Les paroles et les gestes de Jésus dans les évangiles expriment souvent sa bonté, sa douceur, son attitude bienveillante envers les hommes et femmes de son temps. Mais aujourd’hui, c’est une parole forte, tranchante, sans compromission avec le mal. Une parole qui peut heurter, mais nous ne pouvons pas édulcorer le message du Christ et les paroles de saint Jacques. Il nous faut regarder le monde en face, avec nos péchés collectifs et personnels.

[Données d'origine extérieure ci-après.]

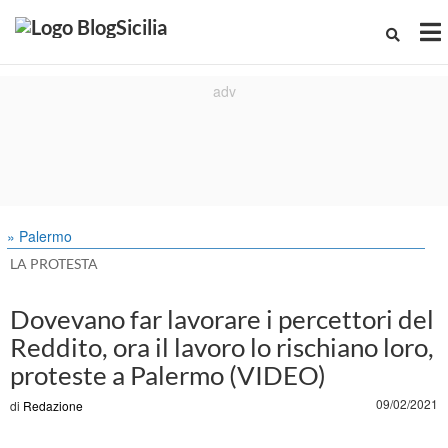
» Palermo
LA PROTESTA
Dovevano far lavorare i percettori del
Reddito, ora il lavoro lo rischiano loro,
proteste a Palermo (VIDEO)
09/02/2021
di
Redazione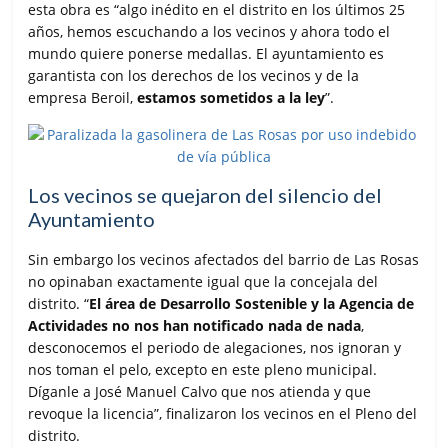
esta obra es “algo inédito en el distrito en los últimos 25
años, hemos escuchando a los vecinos y ahora todo el
mundo quiere ponerse medallas. El ayuntamiento es
garantista con los derechos de los vecinos y de la
empresa Beroil,
estamos sometidos a la ley
”.
Los vecinos se quejaron del silencio del
Ayuntamiento
Sin embargo los vecinos afectados del barrio de Las Rosas
no opinaban exactamente igual que la concejala del
distrito. “
El área de Desarrollo Sostenible y la Agencia de
Actividades no nos han notificado nada de nada
,
desconocemos el periodo de alegaciones, nos ignoran y
nos toman el pelo, excepto en este pleno municipal.
Díganle a José Manuel Calvo que nos atienda y que
revoque la licencia”, finalizaron los vecinos en el Pleno del
distrito.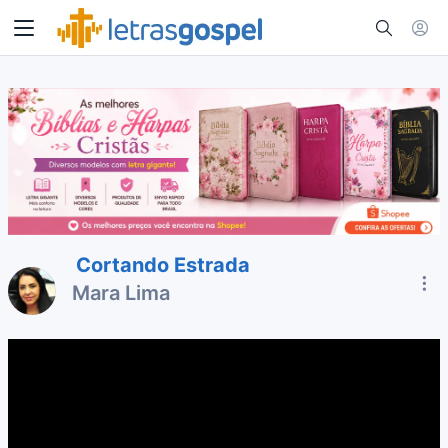
Cortando Estrada
Mara Lima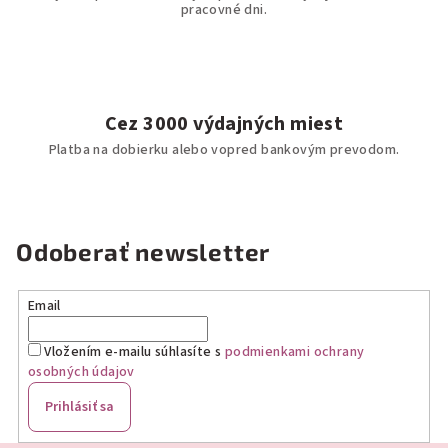
pracovné dni.
Cez 3000 výdajných miest
Platba na dobierku alebo vopred bankovým prevodom.
Odoberať newsletter
Email
Vložením e-mailu súhlasíte s
podmienkami ochrany
osobných údajov
Prihlásiť sa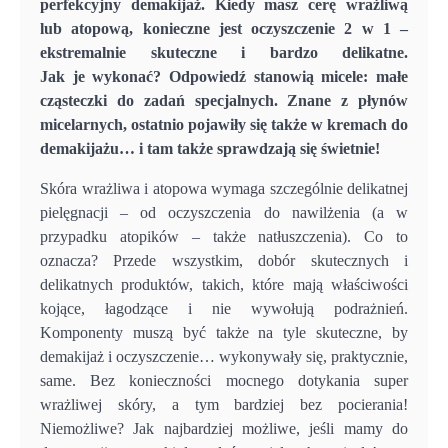
perfekcyjny demakijaż. Kiedy masz cerę wrażliwą
lub atopową, konieczne jest oczyszczenie 2 w 1 –
ekstremalnie skuteczne i bardzo delikatne.
Jak je wykonać? Odpowiedź stanowią micele: małe
cząsteczki do zadań specjalnych. Znane z płynów
micelarnych, ostatnio pojawiły się także w kremach do
demakijażu… i tam także sprawdzają się świetnie!
Skóra wrażliwa i atopowa wymaga szczególnie delikatnej
pielęgnacji – od oczyszczenia do nawilżenia (a w
przypadku atopików – także natłuszczenia). Co to
oznacza? Przede wszystkim, dobór skutecznych i
delikatnych produktów, takich, które mają właściwości
kojące, łagodzące i nie wywołują podrażnień.
Komponenty muszą być także na tyle skuteczne, by
demakijaż i oczyszczenie… wykonywały się, praktycznie,
same. Bez konieczności mocnego dotykania super
wrażliwej skóry, a tym bardziej bez pocierania!
Niemożliwe? Jak najbardziej możliwe, jeśli mamy do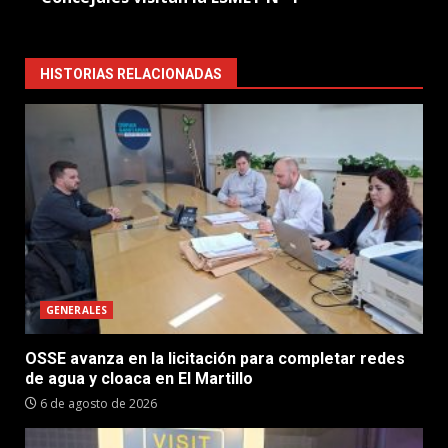
HISTORIAS RELACIONADAS
GENERALES
OSSE avanza en la licitación para completar redes
de agua y cloaca en El Martillo
6 de agosto de 2026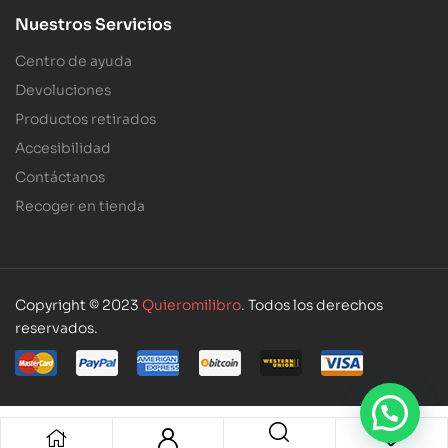
Nuestros Servicios
Centro de ayuda
Devoluciones
Productos retirados
Accesibilidad
Contáctanos
Recoger en tienda
Copyright © 2023
Quieromilibro
. Todos los derechos
reservados.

De nos jours le Christ dénoncerait les situations scandaleuses vécues par bien des hommes et femmes de notre temps, à titre d’exemples : les violences sexuelles, un poison dans l’Eglise et les institutions laïques où des figures iconiques, comme Jean Vannier et l’Abbé Pierre, sont tombées de leur piédestal. Tout cela est vécu douloureusement par les victimes d’abord et affecte profondément le corps ecclésial et social. Ensuite la pauvreté, sous toutes ses formes : La famine augmente à nouveau dans le monde ; et en France, 15% de la population vit en dessous du seuil de pauvreté : voyez les files d’attente aux restos du cœur, et les centaines de familles orvaltaises qui viennent chercher leur colis alimentaires à l’association Partage Solidarité Orvault… enfin, La situation de nombreux migrants qui meurent avant d’arriver à leur destination ; et pour ceux qui arrivent, le plus souvent c’est un long trajet plein d’embuches et de galères qui les attend avant être régularisés !
Tout au long de la Bible, Dieu accompagne son peuple. Il prend la défense des plus fragiles : du pauvre, de la veuve, de l’orphelin et de l’étranger.

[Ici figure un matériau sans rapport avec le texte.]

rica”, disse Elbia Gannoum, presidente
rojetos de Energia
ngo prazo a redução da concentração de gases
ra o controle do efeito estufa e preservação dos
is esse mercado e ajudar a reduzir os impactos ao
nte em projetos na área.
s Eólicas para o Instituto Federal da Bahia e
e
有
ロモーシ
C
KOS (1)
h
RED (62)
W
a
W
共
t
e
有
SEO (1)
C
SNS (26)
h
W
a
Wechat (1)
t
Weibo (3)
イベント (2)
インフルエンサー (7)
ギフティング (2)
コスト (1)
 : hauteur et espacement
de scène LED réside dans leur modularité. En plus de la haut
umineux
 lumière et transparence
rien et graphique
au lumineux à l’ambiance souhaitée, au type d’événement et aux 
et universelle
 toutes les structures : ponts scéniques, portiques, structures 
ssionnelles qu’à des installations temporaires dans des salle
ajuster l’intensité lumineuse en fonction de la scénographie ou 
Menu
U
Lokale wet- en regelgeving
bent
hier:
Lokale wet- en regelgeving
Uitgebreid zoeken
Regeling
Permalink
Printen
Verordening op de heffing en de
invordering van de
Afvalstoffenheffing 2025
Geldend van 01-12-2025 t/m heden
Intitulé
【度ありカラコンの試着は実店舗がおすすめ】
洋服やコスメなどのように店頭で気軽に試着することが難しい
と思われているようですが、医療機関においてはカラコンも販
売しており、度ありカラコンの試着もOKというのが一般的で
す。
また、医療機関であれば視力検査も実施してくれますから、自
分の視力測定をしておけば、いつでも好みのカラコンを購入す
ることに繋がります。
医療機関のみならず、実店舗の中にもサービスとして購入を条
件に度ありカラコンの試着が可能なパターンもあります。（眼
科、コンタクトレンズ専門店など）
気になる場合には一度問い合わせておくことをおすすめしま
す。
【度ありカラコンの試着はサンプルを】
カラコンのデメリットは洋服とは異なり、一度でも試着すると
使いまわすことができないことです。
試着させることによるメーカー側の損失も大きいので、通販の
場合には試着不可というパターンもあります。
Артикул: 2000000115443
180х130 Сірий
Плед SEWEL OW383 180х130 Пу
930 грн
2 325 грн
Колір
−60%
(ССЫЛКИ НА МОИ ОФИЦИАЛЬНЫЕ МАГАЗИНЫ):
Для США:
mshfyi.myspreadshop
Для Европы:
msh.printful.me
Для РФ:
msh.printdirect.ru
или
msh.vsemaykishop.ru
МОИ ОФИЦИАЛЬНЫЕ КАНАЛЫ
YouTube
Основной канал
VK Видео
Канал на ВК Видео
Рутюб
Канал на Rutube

   Oui, Dieu entend le cri des malheureux. Saint Jacques s’attaque à ceux dont les richesses sont mal acquises et mal utilisées : « Vos richesses sont pourries… votre or et votre argent sont rouillés. Cette rouille … dévorera votre chair comme un feu ». Il n’y va pas par quatre chemins. Ce n’est pas la langue de bois. Mais saint Jacques ne part pas en guerre contre les riches. Ce qu’il dénonce, c’est le mauvais usage des richesses. Il met les riches en face de leurs responsabilités :
   Le fondement, c’est que Dieu est juste et il aime la justice. Comme il a entendu les fils d’Israël, esclaves en Egypte, et les a délivrés, de même il entend le cri des malheureux et des exploités de notre terre : «Le salaire dont vous avez frustré les ouvriers qui ont moissonné vos champs, le voici qui crie, et les clameurs des moissonneurs sont parvenues aux oreilles du Seigneur de l’univers », nous dit Saint Jacques. Et, dans la Bible, ce thème revient constamment : ainsi, Dans le Deutéronome : « Tu n’exploiteras pas un salarié malheureux et pauvre, que ce soit l’un de tes frères ou l’un des immigrés que tu as dans ton pays,
dans tes villes. Le jour même tu lui donneras son salaire… car c’est un malheureux et il l’attend impatiemment. »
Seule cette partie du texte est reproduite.